TVO.org: I think some of the communication has encouraged people to develop benchmarks — like, oh, maybe by next year, we’ll be able to do concerts. I don’t think I’m alone, though, when I say that, yes, concerts are lovely, but what I would really like to know is, when I can hug my mom? When can I go visit my mom? And that seems to not be a priority for communication, even for public-health officials.
Deonandan: I think you’re right. I think that, on the individual level, those are the benchmarks. Now, it’s hard to answer those questions, because those questions depend entirely on the rate of vaccine distribution — and the big question of exactly how long it lasts and doesn’t actually diminish transmission. To get to those levels of normality of hugging a loved one and so forth, it becomes a priority to prioritize vaccine for operation. Absolutely. Thinking about these decision-makers always thinking about what it means for the supply chain on a national level. But for individuals, what matters is what it means for the goalposts of my personal life to go back to some levels of normality. I think you’d be able to hug your mother with impunity sometime at the end of this year.
I think we’ll have concerts sometime early next year — maybe even sooner. I think we’re going to have sports in school with some mitigation in place in the fall. And I think we’re going to have something resembling international tourism, though highly restrained, by the end of next year. So these are the timelines I would pull out of my hat based entirely on my expectations of vaccine distribution, longevity, and power. I could be 1,000 per cent wrong.

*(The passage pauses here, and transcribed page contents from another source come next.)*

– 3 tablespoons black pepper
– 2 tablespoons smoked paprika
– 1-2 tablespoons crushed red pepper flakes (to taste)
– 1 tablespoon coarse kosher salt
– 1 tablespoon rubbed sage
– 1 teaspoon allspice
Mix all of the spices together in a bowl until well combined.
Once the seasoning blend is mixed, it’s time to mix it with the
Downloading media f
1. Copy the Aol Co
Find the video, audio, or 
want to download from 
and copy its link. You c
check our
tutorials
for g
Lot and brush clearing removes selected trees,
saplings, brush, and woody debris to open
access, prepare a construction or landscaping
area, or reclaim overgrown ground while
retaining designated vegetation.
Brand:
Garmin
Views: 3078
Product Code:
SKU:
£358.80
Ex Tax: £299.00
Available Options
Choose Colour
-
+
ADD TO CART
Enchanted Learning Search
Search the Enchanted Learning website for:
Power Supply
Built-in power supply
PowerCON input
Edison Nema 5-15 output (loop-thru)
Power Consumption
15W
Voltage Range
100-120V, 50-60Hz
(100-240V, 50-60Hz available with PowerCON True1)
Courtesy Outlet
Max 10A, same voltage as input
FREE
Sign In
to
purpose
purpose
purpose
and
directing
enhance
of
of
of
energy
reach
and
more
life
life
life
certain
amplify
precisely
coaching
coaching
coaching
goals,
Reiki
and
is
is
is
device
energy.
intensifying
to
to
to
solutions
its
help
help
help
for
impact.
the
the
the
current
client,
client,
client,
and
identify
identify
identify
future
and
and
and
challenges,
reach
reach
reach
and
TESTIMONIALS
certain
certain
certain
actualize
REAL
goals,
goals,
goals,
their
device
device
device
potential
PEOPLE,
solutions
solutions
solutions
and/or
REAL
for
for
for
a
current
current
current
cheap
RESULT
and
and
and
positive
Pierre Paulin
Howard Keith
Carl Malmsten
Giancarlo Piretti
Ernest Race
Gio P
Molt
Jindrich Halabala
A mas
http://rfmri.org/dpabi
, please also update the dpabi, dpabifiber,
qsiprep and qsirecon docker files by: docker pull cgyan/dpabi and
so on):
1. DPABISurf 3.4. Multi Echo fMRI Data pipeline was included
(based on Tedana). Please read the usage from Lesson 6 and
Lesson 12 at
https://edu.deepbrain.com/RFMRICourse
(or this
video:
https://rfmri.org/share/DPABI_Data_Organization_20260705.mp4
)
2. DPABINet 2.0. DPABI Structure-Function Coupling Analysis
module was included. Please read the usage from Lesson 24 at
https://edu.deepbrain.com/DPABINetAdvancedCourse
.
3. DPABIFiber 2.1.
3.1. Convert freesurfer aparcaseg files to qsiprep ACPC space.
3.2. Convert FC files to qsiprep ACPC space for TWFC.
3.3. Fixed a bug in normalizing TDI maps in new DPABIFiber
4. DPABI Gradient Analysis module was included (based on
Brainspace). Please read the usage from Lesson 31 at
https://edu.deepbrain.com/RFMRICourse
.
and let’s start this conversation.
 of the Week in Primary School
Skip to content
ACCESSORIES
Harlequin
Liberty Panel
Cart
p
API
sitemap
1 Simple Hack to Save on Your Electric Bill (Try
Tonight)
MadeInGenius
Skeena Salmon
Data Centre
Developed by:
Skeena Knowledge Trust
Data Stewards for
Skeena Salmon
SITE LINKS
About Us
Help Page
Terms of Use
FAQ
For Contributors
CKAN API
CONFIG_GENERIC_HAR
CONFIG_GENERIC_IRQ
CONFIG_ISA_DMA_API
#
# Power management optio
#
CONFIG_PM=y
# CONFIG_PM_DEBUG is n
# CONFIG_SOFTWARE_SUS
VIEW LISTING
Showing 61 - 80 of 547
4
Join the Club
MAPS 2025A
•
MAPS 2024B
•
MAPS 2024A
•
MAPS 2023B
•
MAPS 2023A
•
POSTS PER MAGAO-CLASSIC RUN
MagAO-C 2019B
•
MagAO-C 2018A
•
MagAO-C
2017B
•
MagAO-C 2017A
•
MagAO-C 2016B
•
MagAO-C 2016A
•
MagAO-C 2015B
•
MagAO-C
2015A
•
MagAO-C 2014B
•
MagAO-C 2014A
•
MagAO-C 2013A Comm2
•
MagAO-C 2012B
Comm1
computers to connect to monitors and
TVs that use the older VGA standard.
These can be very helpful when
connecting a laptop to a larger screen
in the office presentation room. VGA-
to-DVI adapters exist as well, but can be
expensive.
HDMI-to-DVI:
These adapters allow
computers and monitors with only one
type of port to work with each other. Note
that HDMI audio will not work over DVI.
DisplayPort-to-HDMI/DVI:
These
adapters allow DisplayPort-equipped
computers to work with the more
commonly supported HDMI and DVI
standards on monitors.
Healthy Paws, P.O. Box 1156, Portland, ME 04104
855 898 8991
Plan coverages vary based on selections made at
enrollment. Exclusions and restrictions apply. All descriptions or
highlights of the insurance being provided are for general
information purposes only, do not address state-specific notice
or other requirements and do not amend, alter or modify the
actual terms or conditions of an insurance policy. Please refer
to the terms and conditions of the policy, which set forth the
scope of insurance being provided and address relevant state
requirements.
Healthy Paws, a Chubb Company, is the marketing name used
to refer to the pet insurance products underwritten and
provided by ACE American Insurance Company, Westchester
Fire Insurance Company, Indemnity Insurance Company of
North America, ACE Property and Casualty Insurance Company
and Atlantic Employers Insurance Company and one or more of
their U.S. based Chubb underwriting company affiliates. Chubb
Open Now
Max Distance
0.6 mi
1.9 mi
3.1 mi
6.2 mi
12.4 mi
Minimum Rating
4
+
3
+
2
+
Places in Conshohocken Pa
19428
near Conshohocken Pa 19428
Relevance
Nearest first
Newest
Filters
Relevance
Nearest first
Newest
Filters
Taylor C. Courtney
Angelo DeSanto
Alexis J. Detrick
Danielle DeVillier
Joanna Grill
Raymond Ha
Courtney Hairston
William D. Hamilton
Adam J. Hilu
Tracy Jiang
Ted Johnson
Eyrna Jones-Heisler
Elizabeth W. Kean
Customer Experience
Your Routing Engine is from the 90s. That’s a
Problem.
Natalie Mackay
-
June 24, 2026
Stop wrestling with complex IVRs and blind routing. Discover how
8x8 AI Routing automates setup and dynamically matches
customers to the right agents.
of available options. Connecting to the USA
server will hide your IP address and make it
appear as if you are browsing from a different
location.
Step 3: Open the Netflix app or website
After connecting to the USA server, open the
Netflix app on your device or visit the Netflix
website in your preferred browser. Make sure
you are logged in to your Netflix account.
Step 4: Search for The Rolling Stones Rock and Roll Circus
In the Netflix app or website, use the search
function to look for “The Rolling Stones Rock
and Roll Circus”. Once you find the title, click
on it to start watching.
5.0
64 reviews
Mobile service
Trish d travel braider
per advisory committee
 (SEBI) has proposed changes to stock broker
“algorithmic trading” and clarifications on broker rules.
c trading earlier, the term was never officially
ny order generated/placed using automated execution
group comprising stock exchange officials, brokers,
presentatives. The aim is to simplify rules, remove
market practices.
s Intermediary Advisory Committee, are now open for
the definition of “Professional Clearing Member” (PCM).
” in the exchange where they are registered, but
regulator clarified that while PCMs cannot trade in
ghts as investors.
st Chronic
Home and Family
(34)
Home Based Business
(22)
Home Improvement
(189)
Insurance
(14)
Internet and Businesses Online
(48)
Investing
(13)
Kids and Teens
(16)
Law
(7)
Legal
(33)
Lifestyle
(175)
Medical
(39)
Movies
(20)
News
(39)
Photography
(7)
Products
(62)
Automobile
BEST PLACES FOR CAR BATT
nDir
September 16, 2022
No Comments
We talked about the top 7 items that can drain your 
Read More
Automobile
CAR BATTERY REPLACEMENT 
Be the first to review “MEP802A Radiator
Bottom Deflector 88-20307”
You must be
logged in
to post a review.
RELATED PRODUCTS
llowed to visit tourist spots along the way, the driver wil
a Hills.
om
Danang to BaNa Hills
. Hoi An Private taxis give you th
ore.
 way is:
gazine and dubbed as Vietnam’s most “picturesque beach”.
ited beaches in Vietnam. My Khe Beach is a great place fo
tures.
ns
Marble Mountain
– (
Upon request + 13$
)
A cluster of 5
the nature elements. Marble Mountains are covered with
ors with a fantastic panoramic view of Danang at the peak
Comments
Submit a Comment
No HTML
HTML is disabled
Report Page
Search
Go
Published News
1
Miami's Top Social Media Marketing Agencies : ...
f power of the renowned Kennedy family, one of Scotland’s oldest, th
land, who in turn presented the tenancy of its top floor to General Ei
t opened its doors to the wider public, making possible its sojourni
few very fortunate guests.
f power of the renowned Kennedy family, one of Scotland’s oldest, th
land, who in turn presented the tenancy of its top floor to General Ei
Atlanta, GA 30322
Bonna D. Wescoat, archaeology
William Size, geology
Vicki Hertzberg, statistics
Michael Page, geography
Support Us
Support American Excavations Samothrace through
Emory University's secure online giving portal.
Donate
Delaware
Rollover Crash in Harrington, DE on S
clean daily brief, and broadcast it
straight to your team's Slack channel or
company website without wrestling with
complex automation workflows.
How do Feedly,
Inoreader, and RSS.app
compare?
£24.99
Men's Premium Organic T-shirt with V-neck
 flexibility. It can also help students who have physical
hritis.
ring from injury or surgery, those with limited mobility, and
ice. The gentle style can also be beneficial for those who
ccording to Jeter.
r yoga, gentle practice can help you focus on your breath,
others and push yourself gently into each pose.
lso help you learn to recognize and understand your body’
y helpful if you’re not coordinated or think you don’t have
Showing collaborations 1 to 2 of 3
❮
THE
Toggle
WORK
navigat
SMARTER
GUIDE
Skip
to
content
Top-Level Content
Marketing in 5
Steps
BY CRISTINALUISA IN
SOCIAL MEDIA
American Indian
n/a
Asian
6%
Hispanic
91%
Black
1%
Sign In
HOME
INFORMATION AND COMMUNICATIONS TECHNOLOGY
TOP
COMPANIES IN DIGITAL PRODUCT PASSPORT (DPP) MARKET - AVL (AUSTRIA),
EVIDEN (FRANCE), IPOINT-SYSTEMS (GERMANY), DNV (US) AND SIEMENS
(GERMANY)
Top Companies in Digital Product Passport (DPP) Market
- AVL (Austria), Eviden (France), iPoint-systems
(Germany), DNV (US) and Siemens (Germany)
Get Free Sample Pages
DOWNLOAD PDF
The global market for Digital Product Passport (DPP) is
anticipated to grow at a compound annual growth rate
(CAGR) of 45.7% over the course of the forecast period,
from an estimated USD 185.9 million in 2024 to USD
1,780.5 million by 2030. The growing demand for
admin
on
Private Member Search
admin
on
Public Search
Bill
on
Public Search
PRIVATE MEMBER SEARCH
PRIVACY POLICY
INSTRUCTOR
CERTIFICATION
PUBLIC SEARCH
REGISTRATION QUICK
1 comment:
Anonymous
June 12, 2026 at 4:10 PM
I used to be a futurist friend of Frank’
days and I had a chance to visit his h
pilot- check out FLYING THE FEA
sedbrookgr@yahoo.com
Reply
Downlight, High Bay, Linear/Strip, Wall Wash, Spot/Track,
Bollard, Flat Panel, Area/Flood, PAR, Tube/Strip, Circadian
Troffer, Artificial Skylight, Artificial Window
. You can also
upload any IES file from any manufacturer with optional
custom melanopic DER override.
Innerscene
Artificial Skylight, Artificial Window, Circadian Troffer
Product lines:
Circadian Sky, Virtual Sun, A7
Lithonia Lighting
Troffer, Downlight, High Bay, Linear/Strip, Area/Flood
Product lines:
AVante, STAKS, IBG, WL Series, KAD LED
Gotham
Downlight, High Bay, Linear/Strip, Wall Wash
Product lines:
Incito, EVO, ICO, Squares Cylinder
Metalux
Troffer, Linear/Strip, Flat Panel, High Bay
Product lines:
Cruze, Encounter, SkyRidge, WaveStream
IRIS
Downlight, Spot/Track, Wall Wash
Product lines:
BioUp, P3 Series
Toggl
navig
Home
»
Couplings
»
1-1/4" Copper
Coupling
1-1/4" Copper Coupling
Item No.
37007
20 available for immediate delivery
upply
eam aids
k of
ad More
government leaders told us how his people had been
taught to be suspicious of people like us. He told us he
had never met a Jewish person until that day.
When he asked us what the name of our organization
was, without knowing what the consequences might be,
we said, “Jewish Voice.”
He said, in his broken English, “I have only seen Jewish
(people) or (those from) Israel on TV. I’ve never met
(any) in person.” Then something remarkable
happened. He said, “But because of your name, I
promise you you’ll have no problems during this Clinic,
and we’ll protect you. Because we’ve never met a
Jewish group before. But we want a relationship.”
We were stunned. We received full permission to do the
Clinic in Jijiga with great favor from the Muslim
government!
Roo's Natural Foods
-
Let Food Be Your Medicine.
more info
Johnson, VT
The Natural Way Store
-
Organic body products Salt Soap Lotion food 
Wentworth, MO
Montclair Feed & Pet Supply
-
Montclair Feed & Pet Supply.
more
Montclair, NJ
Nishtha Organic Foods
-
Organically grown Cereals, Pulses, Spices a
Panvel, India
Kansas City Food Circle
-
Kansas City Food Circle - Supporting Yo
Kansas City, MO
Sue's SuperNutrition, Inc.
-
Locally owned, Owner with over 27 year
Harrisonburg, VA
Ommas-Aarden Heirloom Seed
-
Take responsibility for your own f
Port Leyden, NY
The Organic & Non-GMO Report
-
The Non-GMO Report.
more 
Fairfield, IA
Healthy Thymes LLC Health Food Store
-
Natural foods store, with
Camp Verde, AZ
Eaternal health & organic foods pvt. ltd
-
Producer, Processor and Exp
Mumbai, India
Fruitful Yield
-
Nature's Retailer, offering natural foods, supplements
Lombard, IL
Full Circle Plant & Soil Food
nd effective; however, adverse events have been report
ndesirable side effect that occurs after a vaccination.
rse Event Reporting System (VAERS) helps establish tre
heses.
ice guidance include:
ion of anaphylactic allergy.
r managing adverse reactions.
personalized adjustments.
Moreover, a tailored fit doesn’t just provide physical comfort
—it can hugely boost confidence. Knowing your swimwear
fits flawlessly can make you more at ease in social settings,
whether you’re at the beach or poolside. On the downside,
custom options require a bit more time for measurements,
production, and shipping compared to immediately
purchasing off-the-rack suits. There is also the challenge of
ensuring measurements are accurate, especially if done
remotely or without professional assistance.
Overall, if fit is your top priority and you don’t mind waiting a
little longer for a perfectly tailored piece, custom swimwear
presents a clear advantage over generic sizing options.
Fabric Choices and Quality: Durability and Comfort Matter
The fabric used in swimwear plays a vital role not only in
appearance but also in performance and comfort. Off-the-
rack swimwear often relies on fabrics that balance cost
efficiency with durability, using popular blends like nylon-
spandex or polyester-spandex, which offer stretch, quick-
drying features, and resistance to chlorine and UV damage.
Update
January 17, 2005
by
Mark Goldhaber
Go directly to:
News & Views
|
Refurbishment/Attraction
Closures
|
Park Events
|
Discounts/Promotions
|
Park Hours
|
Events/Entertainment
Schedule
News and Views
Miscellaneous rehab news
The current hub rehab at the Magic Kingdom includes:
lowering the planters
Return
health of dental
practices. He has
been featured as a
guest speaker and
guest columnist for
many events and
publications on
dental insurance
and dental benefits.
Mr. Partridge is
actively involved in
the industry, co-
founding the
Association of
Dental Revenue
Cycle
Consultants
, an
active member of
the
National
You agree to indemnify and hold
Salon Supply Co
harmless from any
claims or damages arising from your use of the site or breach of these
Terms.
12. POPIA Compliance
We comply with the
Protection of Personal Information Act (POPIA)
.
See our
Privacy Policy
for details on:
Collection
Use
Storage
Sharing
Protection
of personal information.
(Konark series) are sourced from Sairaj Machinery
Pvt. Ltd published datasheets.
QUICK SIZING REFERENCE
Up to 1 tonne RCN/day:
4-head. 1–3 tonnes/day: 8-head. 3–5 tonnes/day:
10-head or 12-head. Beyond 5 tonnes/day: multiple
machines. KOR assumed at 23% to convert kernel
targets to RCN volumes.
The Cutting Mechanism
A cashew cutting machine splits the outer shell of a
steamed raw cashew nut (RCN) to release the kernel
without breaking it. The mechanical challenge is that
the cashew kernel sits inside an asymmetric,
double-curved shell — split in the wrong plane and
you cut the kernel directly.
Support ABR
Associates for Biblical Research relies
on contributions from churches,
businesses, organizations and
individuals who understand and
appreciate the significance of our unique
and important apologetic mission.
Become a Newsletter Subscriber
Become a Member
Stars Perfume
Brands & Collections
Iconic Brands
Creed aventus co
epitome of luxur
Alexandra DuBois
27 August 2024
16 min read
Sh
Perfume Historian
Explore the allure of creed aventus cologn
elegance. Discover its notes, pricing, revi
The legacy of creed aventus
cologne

TVO.org: But, basically, no hugging mom until there are widespread vaccines?
Deonandan: That’s the safe thing to say. But really, in your community, we may find diminished transmission. We may find a test-positivity rate well below 1 per cent. We may find no new cases for a couple of weeks. When that happens, then I think it will feel a lot more comfortable doing those things again. And that might happen sooner rather than later. It’s going to take some work. I think you’ll get there sooner than you think. I know we’re fond of being pessimistic with these projections. But I’m an optimist by nature. And we’ll get to the point of human contact on that level before the end of this year.
This interview has been edited and condensed for length and clarity.